---------- Dataset entries

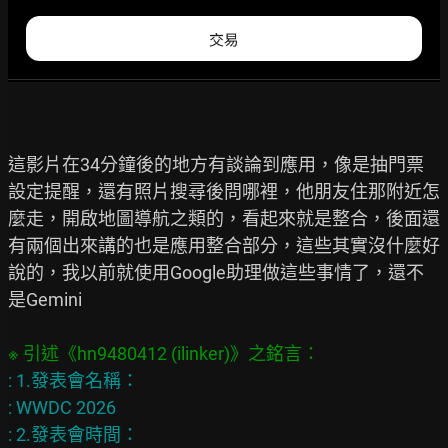
這影片在34分鐘後的地方有談論到應用，像是抽門票
設定提醒，還有照片搜尋後問哪裡，他朋友住那附近怎
麼走，開啟地圖導航之類的，看起來就是整合，後面還
有兩個出來講的也是應用整合部分，這些其實沒什麼好
說的，我以前就使用Google助理做這些事情了，還不
是Gemini

: 1.發表會名稱：

: WWDC 2026

: 2.發表會時間：
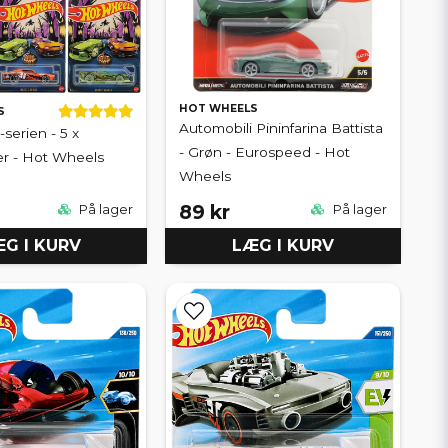
HOT WHEELS
S
Automobili Pininfarina Battista
serien - 5 x
- Grøn - Eurospeed - Hot
ler - Hot Wheels
Wheels
89 kr
På lager
På lager
G I KURV
LÆG I KURV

--------------------

Work instruction - Write out all the entries exactly, except for the pictures.

Task solution -
這影片在34分鐘後的地方有談論到應用，像是抽門票
設定提醒，還有照片搜尋後問哪裡，他朋友住那附近怎
麼走，開啟地圖導航之類的，看起來就是整合，後面還
有兩個出來講的也是應用整合部分，這些其實沒什麼好
說的，我以前就使用Google助理做這些事情了，還不
是Gemini

: 1.發表會名稱：

: WWDC 2026

: 2.發表會時間：
HOT WHEELS
S
Automobili Pininfarina Battista
serien - 5 x
- Grøn - Eurospeed - Hot
ler - Hot Wheels
Wheels
89 kr
På lager
På lager
G I KURV
LÆG I KURV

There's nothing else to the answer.